| Un
mystérieux je-ne-sais-quoi
Malgré sa position haute en couleur, défendant
bec et ongles sa manière de s’atteler au cubisme, Dick
Beer ne resta pas « moderne » pour longtemps. Ce qui est
sûr, c’est qu’il fut plus ébranlé par
la critique qu’il n’a voulu l’admettre. En 1921-1922,
il se dégage de plus de en plus de la voie cubiste, et revient
à des compositions entièrement naturalistes, mais qui
contiennent souvent quelque chose de plus, un mystérieux je-ne-sais-quoi
(à cette époque, Picasso lui-même était naturaliste
de nouveau, avant d’aller plus loin dans le cubisme). Ce en quoi
Dick Beer est vraiment représentatif de la peinture européenne
de l’Entre-deux-guerres : aux côtés de mouvements
artistiques précis des uns et de l’engagement social et
politique des autres, toute l’époque se traduit dans l’art
par des interrogations sourdes, des doutes, des désarrois, mêlés
à un romantisme nostalgique, ce qui déroute assurément
même si la facture reste classique.
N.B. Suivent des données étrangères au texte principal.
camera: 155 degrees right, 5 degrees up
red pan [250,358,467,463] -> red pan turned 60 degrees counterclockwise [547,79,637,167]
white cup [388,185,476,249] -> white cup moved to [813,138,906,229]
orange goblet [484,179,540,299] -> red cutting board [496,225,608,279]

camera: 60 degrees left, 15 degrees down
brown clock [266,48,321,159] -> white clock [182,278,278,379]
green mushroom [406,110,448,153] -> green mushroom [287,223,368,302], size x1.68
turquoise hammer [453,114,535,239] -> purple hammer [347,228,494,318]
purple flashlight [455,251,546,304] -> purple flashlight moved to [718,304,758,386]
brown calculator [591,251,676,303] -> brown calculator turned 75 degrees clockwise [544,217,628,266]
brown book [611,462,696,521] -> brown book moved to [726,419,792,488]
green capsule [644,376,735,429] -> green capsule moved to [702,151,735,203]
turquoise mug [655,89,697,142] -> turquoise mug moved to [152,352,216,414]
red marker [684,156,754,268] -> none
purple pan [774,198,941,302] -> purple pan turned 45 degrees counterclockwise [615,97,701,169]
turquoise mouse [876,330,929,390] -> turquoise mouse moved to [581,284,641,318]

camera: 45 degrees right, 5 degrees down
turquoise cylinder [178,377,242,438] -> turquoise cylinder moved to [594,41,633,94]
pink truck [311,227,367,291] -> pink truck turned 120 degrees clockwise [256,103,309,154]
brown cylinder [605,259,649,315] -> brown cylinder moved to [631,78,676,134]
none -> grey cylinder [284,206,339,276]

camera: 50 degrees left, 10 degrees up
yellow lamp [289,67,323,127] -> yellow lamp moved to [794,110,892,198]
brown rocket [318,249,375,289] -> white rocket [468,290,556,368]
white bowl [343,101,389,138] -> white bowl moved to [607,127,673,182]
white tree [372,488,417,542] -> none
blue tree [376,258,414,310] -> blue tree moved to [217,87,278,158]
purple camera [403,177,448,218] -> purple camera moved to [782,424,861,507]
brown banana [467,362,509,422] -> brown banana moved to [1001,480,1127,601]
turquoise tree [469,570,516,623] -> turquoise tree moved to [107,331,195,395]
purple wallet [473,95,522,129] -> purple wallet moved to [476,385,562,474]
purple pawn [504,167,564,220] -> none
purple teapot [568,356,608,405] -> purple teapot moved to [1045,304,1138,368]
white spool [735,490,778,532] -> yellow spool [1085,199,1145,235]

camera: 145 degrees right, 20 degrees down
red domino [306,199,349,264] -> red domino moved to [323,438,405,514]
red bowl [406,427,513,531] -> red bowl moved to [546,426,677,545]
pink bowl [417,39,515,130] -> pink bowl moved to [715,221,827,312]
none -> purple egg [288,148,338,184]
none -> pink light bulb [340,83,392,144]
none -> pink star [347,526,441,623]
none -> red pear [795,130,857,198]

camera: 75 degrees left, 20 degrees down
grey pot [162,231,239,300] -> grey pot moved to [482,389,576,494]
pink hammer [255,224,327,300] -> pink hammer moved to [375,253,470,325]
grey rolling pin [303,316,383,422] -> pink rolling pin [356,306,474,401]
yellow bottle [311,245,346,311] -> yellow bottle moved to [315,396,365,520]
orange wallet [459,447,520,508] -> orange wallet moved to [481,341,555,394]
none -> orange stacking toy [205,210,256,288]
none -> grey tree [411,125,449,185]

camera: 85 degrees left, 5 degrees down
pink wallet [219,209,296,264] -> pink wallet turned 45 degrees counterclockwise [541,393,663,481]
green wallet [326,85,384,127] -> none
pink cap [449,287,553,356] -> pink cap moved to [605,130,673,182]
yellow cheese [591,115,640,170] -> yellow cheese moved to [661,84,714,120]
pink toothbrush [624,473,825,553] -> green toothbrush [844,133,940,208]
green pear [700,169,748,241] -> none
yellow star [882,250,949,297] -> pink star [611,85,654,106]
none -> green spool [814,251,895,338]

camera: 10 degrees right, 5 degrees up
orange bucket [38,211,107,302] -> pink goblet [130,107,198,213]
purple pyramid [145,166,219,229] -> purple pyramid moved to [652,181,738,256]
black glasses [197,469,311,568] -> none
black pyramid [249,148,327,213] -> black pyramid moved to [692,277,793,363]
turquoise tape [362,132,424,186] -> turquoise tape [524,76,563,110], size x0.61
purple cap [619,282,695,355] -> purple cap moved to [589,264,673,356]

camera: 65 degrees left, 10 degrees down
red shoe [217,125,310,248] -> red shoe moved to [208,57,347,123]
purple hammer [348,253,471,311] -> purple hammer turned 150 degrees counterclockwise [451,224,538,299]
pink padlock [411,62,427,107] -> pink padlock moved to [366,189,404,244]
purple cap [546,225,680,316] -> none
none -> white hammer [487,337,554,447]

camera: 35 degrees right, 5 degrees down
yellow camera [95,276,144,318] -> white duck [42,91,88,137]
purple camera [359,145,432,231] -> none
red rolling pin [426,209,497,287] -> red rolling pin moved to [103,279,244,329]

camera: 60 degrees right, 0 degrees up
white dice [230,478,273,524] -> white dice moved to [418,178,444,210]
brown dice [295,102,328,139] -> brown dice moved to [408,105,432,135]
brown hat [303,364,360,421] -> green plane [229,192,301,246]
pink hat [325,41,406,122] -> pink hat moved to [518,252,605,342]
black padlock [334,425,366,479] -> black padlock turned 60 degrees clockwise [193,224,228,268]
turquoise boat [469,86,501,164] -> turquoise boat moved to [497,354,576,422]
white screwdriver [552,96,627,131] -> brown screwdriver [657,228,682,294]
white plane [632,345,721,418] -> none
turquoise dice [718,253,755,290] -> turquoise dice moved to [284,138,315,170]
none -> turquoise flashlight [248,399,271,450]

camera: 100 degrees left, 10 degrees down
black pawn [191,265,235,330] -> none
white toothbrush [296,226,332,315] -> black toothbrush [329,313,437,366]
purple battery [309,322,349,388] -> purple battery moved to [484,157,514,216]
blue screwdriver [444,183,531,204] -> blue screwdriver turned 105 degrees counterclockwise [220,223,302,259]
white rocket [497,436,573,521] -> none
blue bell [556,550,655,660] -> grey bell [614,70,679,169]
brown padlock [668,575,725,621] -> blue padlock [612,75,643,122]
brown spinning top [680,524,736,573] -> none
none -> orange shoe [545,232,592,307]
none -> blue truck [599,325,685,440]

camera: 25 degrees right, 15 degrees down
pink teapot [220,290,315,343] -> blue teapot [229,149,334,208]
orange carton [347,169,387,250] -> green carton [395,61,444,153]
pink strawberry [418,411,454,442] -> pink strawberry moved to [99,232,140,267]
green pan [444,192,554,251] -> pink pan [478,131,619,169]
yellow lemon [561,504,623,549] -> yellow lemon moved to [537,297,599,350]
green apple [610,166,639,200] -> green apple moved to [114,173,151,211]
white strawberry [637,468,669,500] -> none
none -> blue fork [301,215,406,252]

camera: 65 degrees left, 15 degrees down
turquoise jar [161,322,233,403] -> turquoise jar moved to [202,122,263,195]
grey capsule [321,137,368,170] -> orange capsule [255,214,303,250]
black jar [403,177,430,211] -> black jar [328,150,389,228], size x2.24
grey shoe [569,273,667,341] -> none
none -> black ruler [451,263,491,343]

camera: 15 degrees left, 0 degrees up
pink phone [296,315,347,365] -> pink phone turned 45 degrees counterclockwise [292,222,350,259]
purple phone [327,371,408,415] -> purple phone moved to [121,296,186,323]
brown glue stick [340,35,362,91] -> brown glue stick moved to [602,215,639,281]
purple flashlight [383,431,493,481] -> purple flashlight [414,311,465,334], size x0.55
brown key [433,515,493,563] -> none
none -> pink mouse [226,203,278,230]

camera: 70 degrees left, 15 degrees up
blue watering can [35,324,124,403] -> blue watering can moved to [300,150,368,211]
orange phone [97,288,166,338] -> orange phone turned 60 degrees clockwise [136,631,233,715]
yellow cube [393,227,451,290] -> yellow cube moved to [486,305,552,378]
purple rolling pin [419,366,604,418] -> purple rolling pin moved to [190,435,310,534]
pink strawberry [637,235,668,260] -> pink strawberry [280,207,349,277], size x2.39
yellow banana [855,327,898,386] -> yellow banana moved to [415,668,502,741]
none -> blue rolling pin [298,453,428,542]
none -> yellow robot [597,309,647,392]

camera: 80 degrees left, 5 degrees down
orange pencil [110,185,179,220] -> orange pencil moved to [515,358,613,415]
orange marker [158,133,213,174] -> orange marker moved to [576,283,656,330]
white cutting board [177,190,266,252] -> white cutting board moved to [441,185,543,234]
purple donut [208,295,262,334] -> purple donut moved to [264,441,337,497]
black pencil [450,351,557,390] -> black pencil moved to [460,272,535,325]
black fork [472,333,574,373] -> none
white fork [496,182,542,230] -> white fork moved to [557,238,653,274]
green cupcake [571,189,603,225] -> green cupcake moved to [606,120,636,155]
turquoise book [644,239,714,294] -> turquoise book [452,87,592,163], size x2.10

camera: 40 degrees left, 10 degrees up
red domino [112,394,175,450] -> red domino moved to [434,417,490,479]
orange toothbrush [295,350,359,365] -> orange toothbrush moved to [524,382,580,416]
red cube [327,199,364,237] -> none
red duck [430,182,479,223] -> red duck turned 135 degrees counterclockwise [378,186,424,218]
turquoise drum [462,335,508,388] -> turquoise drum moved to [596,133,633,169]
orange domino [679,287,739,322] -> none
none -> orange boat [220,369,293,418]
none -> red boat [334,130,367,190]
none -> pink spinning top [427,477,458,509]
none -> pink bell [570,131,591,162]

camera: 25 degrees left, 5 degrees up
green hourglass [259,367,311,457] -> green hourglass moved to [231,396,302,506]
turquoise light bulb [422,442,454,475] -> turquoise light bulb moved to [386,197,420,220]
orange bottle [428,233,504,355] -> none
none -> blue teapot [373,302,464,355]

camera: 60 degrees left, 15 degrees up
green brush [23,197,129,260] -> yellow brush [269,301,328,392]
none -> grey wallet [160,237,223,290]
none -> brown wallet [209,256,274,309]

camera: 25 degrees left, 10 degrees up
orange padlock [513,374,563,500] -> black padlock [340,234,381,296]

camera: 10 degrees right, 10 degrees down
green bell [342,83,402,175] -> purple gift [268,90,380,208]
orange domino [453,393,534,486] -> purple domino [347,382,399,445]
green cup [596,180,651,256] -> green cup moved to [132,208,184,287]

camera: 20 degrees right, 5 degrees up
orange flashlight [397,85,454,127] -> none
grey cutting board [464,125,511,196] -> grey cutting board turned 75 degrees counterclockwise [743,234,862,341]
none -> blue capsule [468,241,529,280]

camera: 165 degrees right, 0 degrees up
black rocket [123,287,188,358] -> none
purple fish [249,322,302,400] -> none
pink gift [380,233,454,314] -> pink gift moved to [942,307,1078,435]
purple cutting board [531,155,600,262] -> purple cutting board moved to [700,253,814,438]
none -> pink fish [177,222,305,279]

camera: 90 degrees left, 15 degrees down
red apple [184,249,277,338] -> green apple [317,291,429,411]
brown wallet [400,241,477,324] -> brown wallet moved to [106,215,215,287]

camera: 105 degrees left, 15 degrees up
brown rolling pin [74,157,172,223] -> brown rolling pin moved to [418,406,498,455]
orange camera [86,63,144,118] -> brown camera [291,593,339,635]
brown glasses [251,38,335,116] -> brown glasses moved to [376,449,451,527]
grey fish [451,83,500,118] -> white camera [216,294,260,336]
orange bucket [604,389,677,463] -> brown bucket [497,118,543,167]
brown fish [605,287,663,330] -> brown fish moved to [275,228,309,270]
Dans de nombreuses toiles,
cela se répercute par des couches épaisses de peinture,
avec la technique d’étalement au couteau (comme s’il
fallait constamment revenir ou figer enfin le mouvement capté),
des éléments symbolistes (personnages ou objets qui détonnent),
des horizons étrangement illuminés dans un paysage resté
dans l’ombre (en marge du surréalisme), des détails
pas entièrement naturels au sein de compositions autrement naturalistes,
un mélange non avoué de laid et de beau… Ce n’est
pas une peinture « facile ».
Pour les amateurs qui ne s’attachent qu’aux apparences,
il y a des éléments qui ne « cadrent
» pas, et cela peut laisser de faux effets d’inachevé,
parfois l’impression première de tableaux mal construits.
C’est, d’une certaine façon, une peinture en trompe-l’œil.
Regardons le portrait Ruth II, de 1922, présenté à
l’exposition commémorative de 1942 : c’est une représentation
classique. Mais on se demande pourquoi l’oreille paraît
inachevée, longiligne, et les raisons de cette étrange
bouche, où la lèvre postérieure est un mince trait,
laissant apparaître des dents esquissées sommairement,
comme dans une bande dessinée, un trait de ricanement. En fait
ces détails supposés malhabiles font partie d’un
tout. Son épouse Ruth avait une ouïe très fine (et
Dick était très musical mais sourd !). Ruth avait aussi
« les dents longues », réussissant
dans sa profession de façon formidable , ayant aussi un sens
« aigu » de l’argent et des affaires. L’épouse
avec son caractère trempé (voir son regard percutant dans
le portrait) et sa volonté protectrice, ne devait pas être
toujours facile à endurer pour un peintre pauvre, « maudit
» et ego-centré comme Dick Beer, malgré la tendresse
et le respect mutuels qui les liaient.